- _WORK ITEM_:
Transcribe the data verbatim and drop its images.

Stored entries:

BEGIN

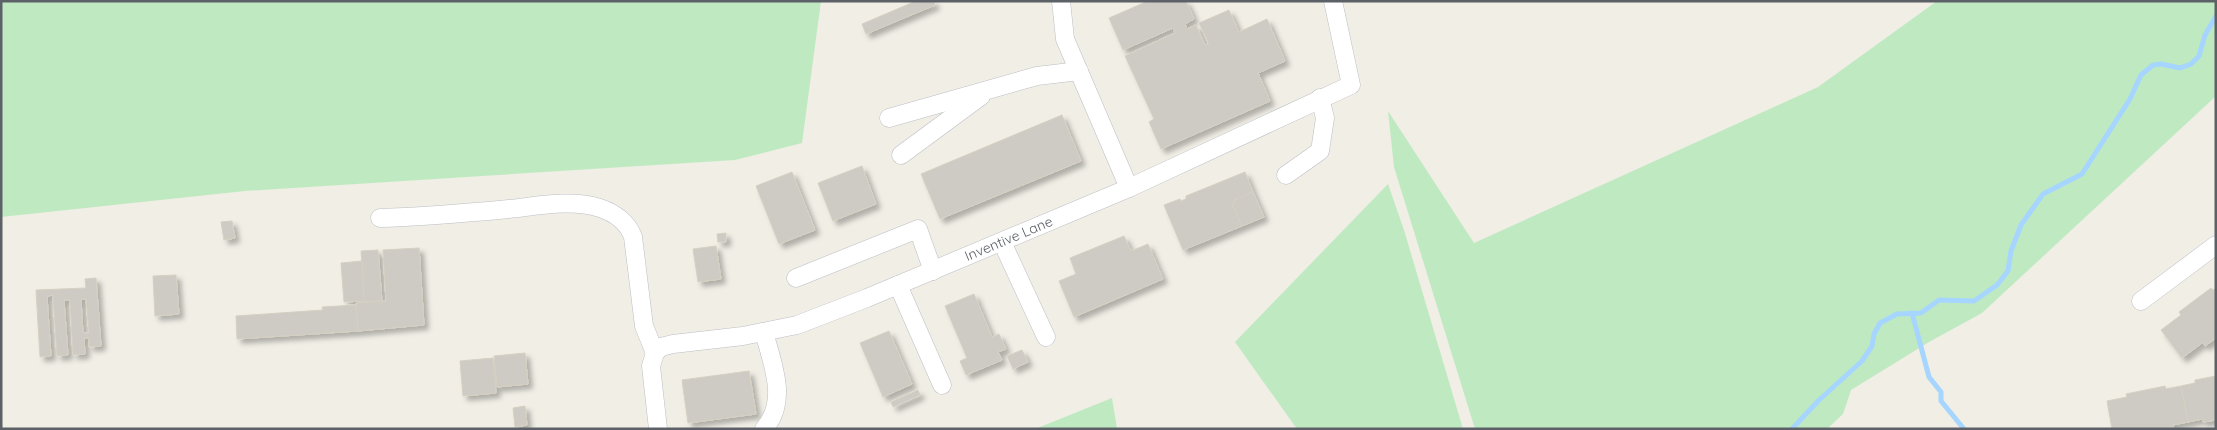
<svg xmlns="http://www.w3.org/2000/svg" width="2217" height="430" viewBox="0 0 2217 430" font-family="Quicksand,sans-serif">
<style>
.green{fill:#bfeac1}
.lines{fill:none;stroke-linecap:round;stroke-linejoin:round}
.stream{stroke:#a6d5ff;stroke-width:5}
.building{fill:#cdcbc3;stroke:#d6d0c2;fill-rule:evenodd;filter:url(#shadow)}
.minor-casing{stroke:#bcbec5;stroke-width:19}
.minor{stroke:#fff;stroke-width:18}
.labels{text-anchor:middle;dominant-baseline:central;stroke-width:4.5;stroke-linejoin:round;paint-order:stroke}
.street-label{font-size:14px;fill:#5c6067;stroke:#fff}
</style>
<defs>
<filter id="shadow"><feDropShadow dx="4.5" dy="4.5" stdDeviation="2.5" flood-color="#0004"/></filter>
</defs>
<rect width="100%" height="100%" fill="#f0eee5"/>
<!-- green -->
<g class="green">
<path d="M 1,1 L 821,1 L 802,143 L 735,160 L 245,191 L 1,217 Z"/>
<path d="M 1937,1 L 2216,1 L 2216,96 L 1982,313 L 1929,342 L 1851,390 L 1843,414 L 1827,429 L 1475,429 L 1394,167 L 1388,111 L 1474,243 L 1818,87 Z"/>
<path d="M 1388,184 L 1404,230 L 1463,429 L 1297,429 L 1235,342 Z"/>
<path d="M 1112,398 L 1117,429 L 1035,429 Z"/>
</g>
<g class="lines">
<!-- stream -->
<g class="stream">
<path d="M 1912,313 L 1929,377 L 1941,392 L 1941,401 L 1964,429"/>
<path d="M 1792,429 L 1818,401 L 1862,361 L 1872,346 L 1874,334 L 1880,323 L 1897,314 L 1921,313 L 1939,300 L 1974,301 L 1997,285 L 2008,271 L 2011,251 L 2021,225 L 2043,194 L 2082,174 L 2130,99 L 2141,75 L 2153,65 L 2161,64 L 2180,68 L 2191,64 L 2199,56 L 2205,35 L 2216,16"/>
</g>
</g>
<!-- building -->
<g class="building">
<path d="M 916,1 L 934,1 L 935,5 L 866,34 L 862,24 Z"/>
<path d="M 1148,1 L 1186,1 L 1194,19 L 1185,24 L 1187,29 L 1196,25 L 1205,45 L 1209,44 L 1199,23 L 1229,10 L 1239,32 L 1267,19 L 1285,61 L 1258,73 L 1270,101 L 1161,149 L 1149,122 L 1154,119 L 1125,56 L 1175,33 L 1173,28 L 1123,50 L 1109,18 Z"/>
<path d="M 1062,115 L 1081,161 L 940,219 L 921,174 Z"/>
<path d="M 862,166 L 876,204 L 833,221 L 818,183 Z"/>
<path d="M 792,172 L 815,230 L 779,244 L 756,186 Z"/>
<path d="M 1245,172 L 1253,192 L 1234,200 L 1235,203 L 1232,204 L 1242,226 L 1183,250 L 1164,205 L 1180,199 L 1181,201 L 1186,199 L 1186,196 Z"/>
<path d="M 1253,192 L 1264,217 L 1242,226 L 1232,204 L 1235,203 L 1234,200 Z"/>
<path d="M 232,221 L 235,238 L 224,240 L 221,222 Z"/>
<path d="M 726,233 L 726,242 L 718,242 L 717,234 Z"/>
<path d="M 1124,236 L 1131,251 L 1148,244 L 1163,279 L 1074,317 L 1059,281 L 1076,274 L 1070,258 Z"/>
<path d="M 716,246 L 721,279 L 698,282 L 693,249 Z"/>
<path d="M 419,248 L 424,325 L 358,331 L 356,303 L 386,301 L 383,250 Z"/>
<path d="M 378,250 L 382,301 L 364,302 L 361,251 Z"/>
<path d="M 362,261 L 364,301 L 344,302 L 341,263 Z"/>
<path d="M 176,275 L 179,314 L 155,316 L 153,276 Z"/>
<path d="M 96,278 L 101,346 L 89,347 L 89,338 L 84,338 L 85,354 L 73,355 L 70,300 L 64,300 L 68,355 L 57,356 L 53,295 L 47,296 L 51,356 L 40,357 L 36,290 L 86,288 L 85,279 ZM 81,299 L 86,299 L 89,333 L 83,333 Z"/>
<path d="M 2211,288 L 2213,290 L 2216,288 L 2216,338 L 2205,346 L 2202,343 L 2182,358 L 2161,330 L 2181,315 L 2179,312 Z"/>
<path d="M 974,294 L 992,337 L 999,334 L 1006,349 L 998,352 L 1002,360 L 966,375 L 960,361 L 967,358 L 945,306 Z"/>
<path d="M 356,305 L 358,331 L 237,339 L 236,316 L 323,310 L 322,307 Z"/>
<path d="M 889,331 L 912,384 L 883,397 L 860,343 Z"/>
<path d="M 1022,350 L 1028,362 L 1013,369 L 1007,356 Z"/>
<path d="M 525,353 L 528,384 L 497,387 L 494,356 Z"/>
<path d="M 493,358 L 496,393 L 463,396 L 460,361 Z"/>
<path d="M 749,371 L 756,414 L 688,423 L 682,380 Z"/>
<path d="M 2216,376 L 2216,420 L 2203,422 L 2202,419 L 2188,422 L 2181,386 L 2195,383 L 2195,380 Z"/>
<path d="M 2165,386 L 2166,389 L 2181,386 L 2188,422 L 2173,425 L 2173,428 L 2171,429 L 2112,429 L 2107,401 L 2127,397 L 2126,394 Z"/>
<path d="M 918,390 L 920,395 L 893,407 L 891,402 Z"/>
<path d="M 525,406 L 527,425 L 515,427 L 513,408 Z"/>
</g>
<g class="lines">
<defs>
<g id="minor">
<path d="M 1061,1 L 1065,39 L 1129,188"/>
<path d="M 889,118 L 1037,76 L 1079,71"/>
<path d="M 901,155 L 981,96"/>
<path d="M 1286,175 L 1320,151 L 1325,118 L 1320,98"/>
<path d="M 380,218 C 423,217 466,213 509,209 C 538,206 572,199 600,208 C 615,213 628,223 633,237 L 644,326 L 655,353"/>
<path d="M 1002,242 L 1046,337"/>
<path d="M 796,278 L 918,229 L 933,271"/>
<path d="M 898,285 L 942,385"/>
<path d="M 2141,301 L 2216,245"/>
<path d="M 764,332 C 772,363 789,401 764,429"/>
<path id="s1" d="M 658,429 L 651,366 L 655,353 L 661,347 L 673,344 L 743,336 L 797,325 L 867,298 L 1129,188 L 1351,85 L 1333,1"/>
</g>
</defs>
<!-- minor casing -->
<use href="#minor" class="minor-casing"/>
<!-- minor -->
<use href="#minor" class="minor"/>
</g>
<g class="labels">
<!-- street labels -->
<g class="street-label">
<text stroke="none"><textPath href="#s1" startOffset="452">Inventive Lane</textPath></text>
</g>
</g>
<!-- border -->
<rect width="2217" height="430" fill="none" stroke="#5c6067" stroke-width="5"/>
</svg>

END

- _ANSWER TO THE EXERCISE_:
<svg xmlns="http://www.w3.org/2000/svg" width="2217" height="430" viewBox="0 0 2217 430" font-family="Quicksand,sans-serif">
<style>
.green{fill:#bfeac1}
.lines{fill:none;stroke-linecap:round;stroke-linejoin:round}
.stream{stroke:#a6d5ff;stroke-width:5}
.building{fill:#cdcbc3;stroke:#d6d0c2;fill-rule:evenodd;filter:url(#shadow)}
.minor-casing{stroke:#bcbec5;stroke-width:19}
.minor{stroke:#fff;stroke-width:18}
.labels{text-anchor:middle;dominant-baseline:central;stroke-width:4.5;stroke-linejoin:round;paint-order:stroke}
.street-label{font-size:14px;fill:#5c6067;stroke:#fff}
</style>
<defs>
<filter id="shadow"><feDropShadow dx="4.5" dy="4.5" stdDeviation="2.5" flood-color="#0004"/></filter>
</defs>
<rect width="100%" height="100%" fill="#f0eee5"/>
<!-- green -->
<g class="green">
<path d="M 1,1 L 821,1 L 802,143 L 735,160 L 245,191 L 1,217 Z"/>
<path d="M 1937,1 L 2216,1 L 2216,96 L 1982,313 L 1929,342 L 1851,390 L 1843,414 L 1827,429 L 1475,429 L 1394,167 L 1388,111 L 1474,243 L 1818,87 Z"/>
<path d="M 1388,184 L 1404,230 L 1463,429 L 1297,429 L 1235,342 Z"/>
<path d="M 1112,398 L 1117,429 L 1035,429 Z"/>
</g>
<g class="lines">
<!-- stream -->
<g class="stream">
<path d="M 1912,313 L 1929,377 L 1941,392 L 1941,401 L 1964,429"/>
<path d="M 1792,429 L 1818,401 L 1862,361 L 1872,346 L 1874,334 L 1880,323 L 1897,314 L 1921,313 L 1939,300 L 1974,301 L 1997,285 L 2008,271 L 2011,251 L 2021,225 L 2043,194 L 2082,174 L 2130,99 L 2141,75 L 2153,65 L 2161,64 L 2180,68 L 2191,64 L 2199,56 L 2205,35 L 2216,16"/>
</g>
</g>
<!-- building -->
<g class="building">
<path d="M 916,1 L 934,1 L 935,5 L 866,34 L 862,24 Z"/>
<path d="M 1148,1 L 1186,1 L 1194,19 L 1185,24 L 1187,29 L 1196,25 L 1205,45 L 1209,44 L 1199,23 L 1229,10 L 1239,32 L 1267,19 L 1285,61 L 1258,73 L 1270,101 L 1161,149 L 1149,122 L 1154,119 L 1125,56 L 1175,33 L 1173,28 L 1123,50 L 1109,18 Z"/>
<path d="M 1062,115 L 1081,161 L 940,219 L 921,174 Z"/>
<path d="M 862,166 L 876,204 L 833,221 L 818,183 Z"/>
<path d="M 792,172 L 815,230 L 779,244 L 756,186 Z"/>
<path d="M 1245,172 L 1253,192 L 1234,200 L 1235,203 L 1232,204 L 1242,226 L 1183,250 L 1164,205 L 1180,199 L 1181,201 L 1186,199 L 1186,196 Z"/>
<path d="M 1253,192 L 1264,217 L 1242,226 L 1232,204 L 1235,203 L 1234,200 Z"/>
<path d="M 232,221 L 235,238 L 224,240 L 221,222 Z"/>
<path d="M 726,233 L 726,242 L 718,242 L 717,234 Z"/>
<path d="M 1124,236 L 1131,251 L 1148,244 L 1163,279 L 1074,317 L 1059,281 L 1076,274 L 1070,258 Z"/>
<path d="M 716,246 L 721,279 L 698,282 L 693,249 Z"/>
<path d="M 419,248 L 424,325 L 358,331 L 356,303 L 386,301 L 383,250 Z"/>
<path d="M 378,250 L 382,301 L 364,302 L 361,251 Z"/>
<path d="M 362,261 L 364,301 L 344,302 L 341,263 Z"/>
<path d="M 176,275 L 179,314 L 155,316 L 153,276 Z"/>
<path d="M 96,278 L 101,346 L 89,347 L 89,338 L 84,338 L 85,354 L 73,355 L 70,300 L 64,300 L 68,355 L 57,356 L 53,295 L 47,296 L 51,356 L 40,357 L 36,290 L 86,288 L 85,279 ZM 81,299 L 86,299 L 89,333 L 83,333 Z"/>
<path d="M 2211,288 L 2213,290 L 2216,288 L 2216,338 L 2205,346 L 2202,343 L 2182,358 L 2161,330 L 2181,315 L 2179,312 Z"/>
<path d="M 974,294 L 992,337 L 999,334 L 1006,349 L 998,352 L 1002,360 L 966,375 L 960,361 L 967,358 L 945,306 Z"/>
<path d="M 356,305 L 358,331 L 237,339 L 236,316 L 323,310 L 322,307 Z"/>
<path d="M 889,331 L 912,384 L 883,397 L 860,343 Z"/>
<path d="M 1022,350 L 1028,362 L 1013,369 L 1007,356 Z"/>
<path d="M 525,353 L 528,384 L 497,387 L 494,356 Z"/>
<path d="M 493,358 L 496,393 L 463,396 L 460,361 Z"/>
<path d="M 749,371 L 756,414 L 688,423 L 682,380 Z"/>
<path d="M 2216,376 L 2216,420 L 2203,422 L 2202,419 L 2188,422 L 2181,386 L 2195,383 L 2195,380 Z"/>
<path d="M 2165,386 L 2166,389 L 2181,386 L 2188,422 L 2173,425 L 2173,428 L 2171,429 L 2112,429 L 2107,401 L 2127,397 L 2126,394 Z"/>
<path d="M 918,390 L 920,395 L 893,407 L 891,402 Z"/>
<path d="M 525,406 L 527,425 L 515,427 L 513,408 Z"/>
</g>
<g class="lines">
<defs>
<g id="minor">
<path d="M 1061,1 L 1065,39 L 1129,188"/>
<path d="M 889,118 L 1037,76 L 1079,71"/>
<path d="M 901,155 L 981,96"/>
<path d="M 1286,175 L 1320,151 L 1325,118 L 1320,98"/>
<path d="M 380,218 C 423,217 466,213 509,209 C 538,206 572,199 600,208 C 615,213 628,223 633,237 L 644,326 L 655,353"/>
<path d="M 1002,242 L 1046,337"/>
<path d="M 796,278 L 918,229 L 933,271"/>
<path d="M 898,285 L 942,385"/>
<path d="M 2141,301 L 2216,245"/>
<path d="M 764,332 C 772,363 789,401 764,429"/>
<path id="s1" d="M 658,429 L 651,366 L 655,353 L 661,347 L 673,344 L 743,336 L 797,325 L 867,298 L 1129,188 L 1351,85 L 1333,1"/>
</g>
</defs>
<!-- minor casing -->
<use href="#minor" class="minor-casing"/>
<!-- minor -->
<use href="#minor" class="minor"/>
</g>
<g class="labels">
<!-- street labels -->
<g class="street-label">
<text stroke="none"><textPath href="#s1" startOffset="452">Inventive Lane</textPath></text>
</g>
</g>
<!-- border -->
<rect width="2217" height="430" fill="none" stroke="#5c6067" stroke-width="5"/>
</svg>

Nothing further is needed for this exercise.